The New Big Terror Threat: Cornwall
Exactly when will White Terror be taken seriously?
by Robyn Chowdhury
Britain has a long and complex history with many, many places. This includes not only the vast stretches of the world which it colonised, invaded, claimed as its own, or used for a military base, but also its own land. Celts are considered the oldest population in Britain, existing before the Roman invasion in 43AD. In the following years, many Celts were pushed into the far end of England - known as Cornwall. Up until around the 1600s, Cornwall has been considered to have a group of people ethnically distinct from the rest of the UK, who even have their own language.
Things have been relatively peaceful between the Cornish and the rest of England for over one thousand years.
In June of last year, a restaurant caught fire. The Cornish terror group known as the Cornish Republican Army came forward to claim the blaze as their own work, though it has been stated by the fire services that the blaze resulted from a bin catching fire.
The terror group also claimed to have their own suicide bomber who is "[...] prepared to sacrifice herself [...]".
The odd thing is, there has been little outrage about this. No "Cornish people are dangerous.” No "Get back to your own region of the UK." No "Not all Cornish people are terrorists, but all terrorists are Cornish."
Now, this could be because this entire thing is sort of ridiculous. A lot of people who are aware of the incident have brushed it off as non-threatening, leaving comments like "Cornish Republican Army? Are they like the other well-known Cornish gangs: Penzance pie smashers, Helston helmet brigade and the Saltash subway army?"
It shouldn’t be surprising that this doesn't happen with brown people. When ISIS claim an attack, there is very little doubt that they are involved. Despite the fact that ISIS/ISIL exist thousands of miles away, we take their word on involvement in terror in Britain. When a brown person does an act of terror, it is seen as representative of their country, their ethnicity, or linked back to ISIS. But nobody is seeing the issues at Cornwall as representative of the "backwardness" or "violence" within the Celtic community.
Cornish people don't watch the news after a terror attack and think "Thank God it's not someone like me," despite the fact that the Cornish Republican Army has been active for 11 years now.

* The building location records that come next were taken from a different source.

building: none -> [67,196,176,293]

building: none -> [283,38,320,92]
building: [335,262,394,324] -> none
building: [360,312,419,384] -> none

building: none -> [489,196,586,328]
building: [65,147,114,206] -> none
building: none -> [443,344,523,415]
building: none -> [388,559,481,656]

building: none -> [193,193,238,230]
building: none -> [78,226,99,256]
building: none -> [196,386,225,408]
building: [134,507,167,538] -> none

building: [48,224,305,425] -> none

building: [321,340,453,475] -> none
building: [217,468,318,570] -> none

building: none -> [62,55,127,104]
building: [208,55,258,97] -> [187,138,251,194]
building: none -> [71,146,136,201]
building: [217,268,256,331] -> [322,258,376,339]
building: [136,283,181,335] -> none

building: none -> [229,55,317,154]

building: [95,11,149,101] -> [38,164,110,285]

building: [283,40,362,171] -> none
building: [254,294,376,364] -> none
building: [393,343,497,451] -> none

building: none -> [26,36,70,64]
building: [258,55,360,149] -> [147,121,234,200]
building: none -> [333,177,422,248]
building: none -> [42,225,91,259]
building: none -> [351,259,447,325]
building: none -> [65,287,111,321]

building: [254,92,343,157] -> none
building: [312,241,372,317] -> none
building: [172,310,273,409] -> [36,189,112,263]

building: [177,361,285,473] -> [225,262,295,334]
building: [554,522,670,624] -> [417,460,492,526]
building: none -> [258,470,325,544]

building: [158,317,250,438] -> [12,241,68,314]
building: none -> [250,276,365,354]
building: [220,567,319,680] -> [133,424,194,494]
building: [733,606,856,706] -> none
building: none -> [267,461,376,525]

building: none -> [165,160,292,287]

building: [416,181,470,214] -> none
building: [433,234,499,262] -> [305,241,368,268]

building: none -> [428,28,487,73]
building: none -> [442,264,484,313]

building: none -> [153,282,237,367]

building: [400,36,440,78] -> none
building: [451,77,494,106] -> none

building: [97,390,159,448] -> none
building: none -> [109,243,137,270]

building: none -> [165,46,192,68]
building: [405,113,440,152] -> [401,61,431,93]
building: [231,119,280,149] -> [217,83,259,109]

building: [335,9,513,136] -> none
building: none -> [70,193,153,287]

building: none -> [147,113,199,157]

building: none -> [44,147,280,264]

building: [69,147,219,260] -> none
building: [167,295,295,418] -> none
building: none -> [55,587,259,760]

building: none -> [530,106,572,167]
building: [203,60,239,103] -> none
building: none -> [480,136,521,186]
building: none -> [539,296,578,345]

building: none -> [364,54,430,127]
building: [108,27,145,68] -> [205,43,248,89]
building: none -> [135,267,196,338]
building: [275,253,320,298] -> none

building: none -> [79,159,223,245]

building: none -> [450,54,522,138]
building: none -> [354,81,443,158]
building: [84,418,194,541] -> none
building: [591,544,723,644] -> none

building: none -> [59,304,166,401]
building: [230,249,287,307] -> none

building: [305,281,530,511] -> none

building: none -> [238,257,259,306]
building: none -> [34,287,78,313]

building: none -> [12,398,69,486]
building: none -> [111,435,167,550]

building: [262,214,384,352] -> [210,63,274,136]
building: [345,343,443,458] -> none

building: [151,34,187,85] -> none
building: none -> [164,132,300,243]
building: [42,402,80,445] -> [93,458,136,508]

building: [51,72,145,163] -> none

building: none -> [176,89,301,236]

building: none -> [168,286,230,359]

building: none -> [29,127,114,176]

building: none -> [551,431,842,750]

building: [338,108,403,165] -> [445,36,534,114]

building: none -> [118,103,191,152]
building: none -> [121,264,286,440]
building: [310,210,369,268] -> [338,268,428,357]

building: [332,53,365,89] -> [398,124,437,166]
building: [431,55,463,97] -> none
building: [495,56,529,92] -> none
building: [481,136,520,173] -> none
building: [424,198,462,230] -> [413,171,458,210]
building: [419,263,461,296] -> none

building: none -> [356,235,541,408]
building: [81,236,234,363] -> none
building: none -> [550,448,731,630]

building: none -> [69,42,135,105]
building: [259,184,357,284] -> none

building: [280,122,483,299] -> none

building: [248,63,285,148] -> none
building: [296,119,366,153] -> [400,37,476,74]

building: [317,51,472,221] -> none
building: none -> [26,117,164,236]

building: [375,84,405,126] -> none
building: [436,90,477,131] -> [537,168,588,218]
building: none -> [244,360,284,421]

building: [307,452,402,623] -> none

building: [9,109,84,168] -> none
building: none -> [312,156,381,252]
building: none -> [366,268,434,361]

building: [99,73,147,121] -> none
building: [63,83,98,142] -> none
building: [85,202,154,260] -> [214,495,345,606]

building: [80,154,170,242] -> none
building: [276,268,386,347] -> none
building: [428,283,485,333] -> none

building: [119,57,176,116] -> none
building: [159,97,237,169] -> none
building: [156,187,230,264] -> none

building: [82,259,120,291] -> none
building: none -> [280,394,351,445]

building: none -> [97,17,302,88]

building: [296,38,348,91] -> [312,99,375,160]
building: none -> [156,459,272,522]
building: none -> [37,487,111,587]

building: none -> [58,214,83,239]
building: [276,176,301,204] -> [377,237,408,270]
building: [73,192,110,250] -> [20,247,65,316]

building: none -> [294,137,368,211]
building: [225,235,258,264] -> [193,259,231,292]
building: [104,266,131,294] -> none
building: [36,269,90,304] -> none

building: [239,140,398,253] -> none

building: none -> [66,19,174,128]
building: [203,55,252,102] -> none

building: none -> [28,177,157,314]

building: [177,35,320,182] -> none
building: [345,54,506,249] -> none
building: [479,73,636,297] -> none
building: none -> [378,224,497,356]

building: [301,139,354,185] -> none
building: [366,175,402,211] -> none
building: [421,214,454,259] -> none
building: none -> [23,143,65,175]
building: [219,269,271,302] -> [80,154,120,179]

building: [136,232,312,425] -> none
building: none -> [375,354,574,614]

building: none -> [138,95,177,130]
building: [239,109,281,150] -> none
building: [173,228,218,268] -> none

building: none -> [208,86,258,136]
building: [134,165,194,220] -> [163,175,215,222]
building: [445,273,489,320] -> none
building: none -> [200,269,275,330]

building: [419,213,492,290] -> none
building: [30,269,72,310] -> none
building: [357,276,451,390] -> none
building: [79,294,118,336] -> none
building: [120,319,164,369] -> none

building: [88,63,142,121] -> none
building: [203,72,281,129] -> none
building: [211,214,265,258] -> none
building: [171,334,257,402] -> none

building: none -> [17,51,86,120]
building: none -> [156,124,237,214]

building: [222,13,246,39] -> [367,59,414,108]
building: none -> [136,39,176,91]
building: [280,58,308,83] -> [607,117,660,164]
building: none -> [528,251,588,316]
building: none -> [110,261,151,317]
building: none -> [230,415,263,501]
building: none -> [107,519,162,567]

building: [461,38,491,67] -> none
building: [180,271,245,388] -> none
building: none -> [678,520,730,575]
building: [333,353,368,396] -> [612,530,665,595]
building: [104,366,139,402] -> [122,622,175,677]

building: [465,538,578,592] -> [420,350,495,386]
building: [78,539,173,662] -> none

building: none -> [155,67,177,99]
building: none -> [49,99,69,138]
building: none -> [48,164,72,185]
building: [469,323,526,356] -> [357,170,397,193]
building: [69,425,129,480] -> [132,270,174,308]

This is likely due to the fact that white people are very rarely considered terrorists, even when members claim to be willing to do a suicide bombing. Recently a member of right-wing political party The English Defence League claimed he wanted to be the "first white suicide bomber".
Where are the headlines about "homegrown terrorism" which would be circulating if a British Asian or British Middle-Eastern person had claimed to set fire to a restaurant, and have a suicide bomber in their group? Why is it that I feel the need to delve into the history of the English and the Cornish when writing about this terror group, but we get little to no detail about the complex and violent history that we have had in the Middle East and Asia when others write about terrorism?
Where's the media bias against white terrorists and the focus on white identity when writing about crime? Why is it that criminals are reported as "man" or "woman" until they have an identity like "Indian" or "Muslim" or "Syrian" to put on the headline?
The media needs to educate people on our history in places like the Middle East and show people how far the West has gone in the past to support groups we now deem terrorists, how leaders will literally lie so we can go to war, and how we alienate those who come to the UK to the point where terror becomes an option. Either that or the media needs to take every white terror group and present them as a serious problem, a serious threat, and most of all representative of the violence, hatred and religious intolerance within the white community. Or is that unfair to white people?